Additional Information
We are using the following external modules/classes for programmatic support:
 Scipy + numpy
 Crypto
o Cipher
o Hash
o Util
 cPickle
For numpy (specifically, poly1d, a one-dimensional polynomial class) we use this during SecLogin for
encapsulating “natural” operations on polynomials so that the operations can take on their
customary form in code.
We use various functions from the Crypto (PyCrypto) module that allow us to instantiate an AES object,
symmetrical-key algorithm using a 32-byte key and a 16-byte block size. We also utilize the SHA256 oneway hash functions for various parts in the code and the Util module offer a number class that allow
convenient helped functions (e.g. long_to_bytes(...)).

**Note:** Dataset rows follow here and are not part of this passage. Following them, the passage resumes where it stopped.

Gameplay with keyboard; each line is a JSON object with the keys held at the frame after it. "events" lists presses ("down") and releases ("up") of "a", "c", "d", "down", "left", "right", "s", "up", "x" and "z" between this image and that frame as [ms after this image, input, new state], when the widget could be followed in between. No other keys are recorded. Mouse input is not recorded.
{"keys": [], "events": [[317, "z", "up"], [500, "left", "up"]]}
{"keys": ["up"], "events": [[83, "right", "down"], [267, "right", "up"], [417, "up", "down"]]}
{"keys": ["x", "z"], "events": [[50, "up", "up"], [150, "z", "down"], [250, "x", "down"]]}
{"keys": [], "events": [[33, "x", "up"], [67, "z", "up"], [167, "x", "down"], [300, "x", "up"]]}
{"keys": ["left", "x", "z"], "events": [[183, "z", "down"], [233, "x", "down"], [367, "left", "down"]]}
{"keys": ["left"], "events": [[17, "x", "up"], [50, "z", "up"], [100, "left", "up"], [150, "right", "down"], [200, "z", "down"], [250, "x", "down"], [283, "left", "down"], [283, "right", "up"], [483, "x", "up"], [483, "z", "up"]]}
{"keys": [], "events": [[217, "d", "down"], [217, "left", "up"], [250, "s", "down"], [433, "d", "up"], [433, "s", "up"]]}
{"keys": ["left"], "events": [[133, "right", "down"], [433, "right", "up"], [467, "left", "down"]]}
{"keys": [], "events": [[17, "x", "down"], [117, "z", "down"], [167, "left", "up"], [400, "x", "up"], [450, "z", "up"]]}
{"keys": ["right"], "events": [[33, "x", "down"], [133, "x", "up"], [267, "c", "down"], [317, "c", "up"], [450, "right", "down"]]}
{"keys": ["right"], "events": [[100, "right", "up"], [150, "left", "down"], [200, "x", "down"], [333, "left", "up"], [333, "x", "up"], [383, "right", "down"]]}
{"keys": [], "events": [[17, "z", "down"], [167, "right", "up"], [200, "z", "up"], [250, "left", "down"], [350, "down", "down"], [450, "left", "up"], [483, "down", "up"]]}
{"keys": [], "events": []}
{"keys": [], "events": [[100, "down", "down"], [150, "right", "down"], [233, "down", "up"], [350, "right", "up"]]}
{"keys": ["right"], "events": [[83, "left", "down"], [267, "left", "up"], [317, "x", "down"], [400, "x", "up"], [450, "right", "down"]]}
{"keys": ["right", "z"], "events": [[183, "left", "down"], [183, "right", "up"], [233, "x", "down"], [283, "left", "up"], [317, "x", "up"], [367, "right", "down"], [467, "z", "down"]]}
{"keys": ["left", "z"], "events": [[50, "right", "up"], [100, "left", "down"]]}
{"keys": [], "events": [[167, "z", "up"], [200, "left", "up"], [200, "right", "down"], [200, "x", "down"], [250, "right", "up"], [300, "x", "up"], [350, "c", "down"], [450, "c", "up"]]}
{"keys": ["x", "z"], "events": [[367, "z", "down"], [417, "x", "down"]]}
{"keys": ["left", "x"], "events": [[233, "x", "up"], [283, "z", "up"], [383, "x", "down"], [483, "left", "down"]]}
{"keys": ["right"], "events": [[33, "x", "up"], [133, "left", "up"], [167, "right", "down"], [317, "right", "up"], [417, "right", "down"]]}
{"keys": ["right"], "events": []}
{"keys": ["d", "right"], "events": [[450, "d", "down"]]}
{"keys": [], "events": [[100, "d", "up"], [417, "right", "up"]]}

cPickle is an extremely fast implementation of the pickle class for python, which provides a powerful
algorithm for serializing and de-serializing a Python object structure (In our case, the history file, has for
redundancy verification, and our instruction table). “Pickling” is the process whereby a Python object
hierarchy is converted into a byte stream, and “unpickling” is the inverse operation, whereby a byte stream
is converted back into an object hierarchy.
V.
Example
Below is a sample output of the program’s execution from init, to login failure, and a successful login. The
output is shown for clarification.
# ./main.py
$help
Printing options
init [--len_history|-l] len [--dir|-d] dir [--min|-m] min_len [--max|-M] max_len
initialize the system, with history_file size h(integer) and base directory d
(string: fully qualified path) and minimum password lengt min_len and maximum
password length max_len
load [--dir|-d] d: initialize the system by loading it from the config file,
found at the base directory d (string: fully qualified path)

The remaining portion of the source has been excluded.